Menanggapi hal itu, Direktur Pusat Studi Kebijakan Publik (Puskepi) Sofyano Zakaria justru lebih memilih mengkritisi rekomendasi penghapusan RON 88 tersebut.
Menurutnya, hal itu menjadi persoalan baru bahkan masalah serius, karena memaksakan masyarakat untuk membeli BBM jenis RON 92 (Pertamax) yang lebih mahal dari RON 88 (Premium). Pemerintah dan Tim RTKM tidak bisa memberikan pertimbangan atau alasan jika persoalan lingkungan, karena negara-negara maju seperti Amerika Serikat, Rusia, Mesir dan negara lainnya masih menggunakan Ron 88. Namun, jika pertimbangan masalah harga maka harga Ron 88 lebih murah ketimbang Ron 92.

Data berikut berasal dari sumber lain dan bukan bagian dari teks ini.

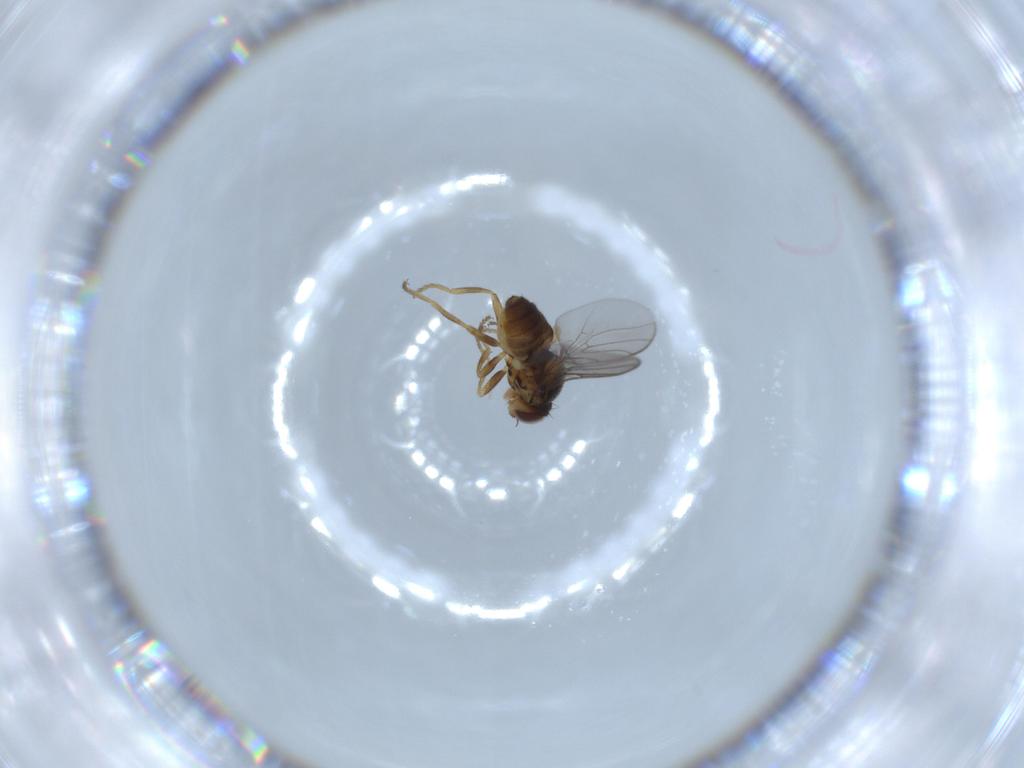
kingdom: Animalia
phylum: Arthropoda
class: Insecta
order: Diptera
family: Chloropidae
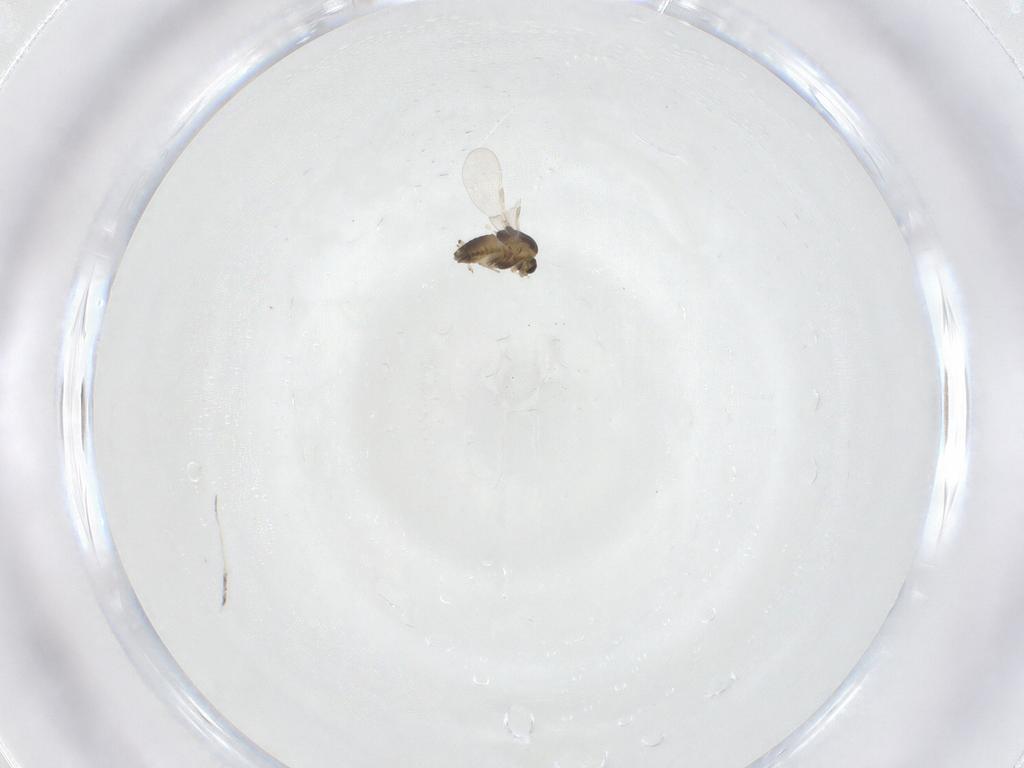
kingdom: Animalia
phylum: Arthropoda
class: Insecta
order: Diptera
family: Chironomidae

“Saya liat Ron 88 dan Ron 92 itu hanya masalah pergantian siapa yang importir saja, hanya berganti rezim kok, kecuali itu murni bisa di produksi di negeri kita, karena Ron 88 kan bisa di produksi Kilang cilacap, Kilang Balikpapan, dan Kilang Balongan,” kata Sofyano kepada wartawan di Jakarta, Kamis (14/5).
Ia menegaskan, jika Pemerintah tetap bersikeras menghapus Premium, maka akan terjadi multi efek yang cukup besar, seperti terjadinya inflasi hingga mencapai 1 persen.
“Naiknya kurs dollar terhadap rupiah karena pembelian menggunakan USD, hingga kenaikan harga bahan pokok, logistik dan elektronik Jangan lupa BBM merupakan hajat hidup orang banyak, sedikit saja kebijakan kenaikan harga maka akan berdampak pada tatanan ekonomi lain,” terang dia.
Ia menyarankan Pemerintah agar terlebih dahulu memperbaiki kilang domestik agar bisa memproduksi produk BBM RON 92.
“Solusinya sebenarnya gampang, tetap memberlakukan RON 88 sambil perlahan-lahan perbaiki kilang kita untuk bisa memproduksi RON 92, tapi jangan waktu dekat menghapus RON 88, karena berat kalau harus pindah ke RON 92,” imbuhnya.
“Misalkan RON 88 tetap dijual namun volume dikurangi, sambil kilang-kilang diperbaiki satu persatu, kalau semua kilang langsung di upgrade maka akan lumpuh kilang kita,” tukasnya.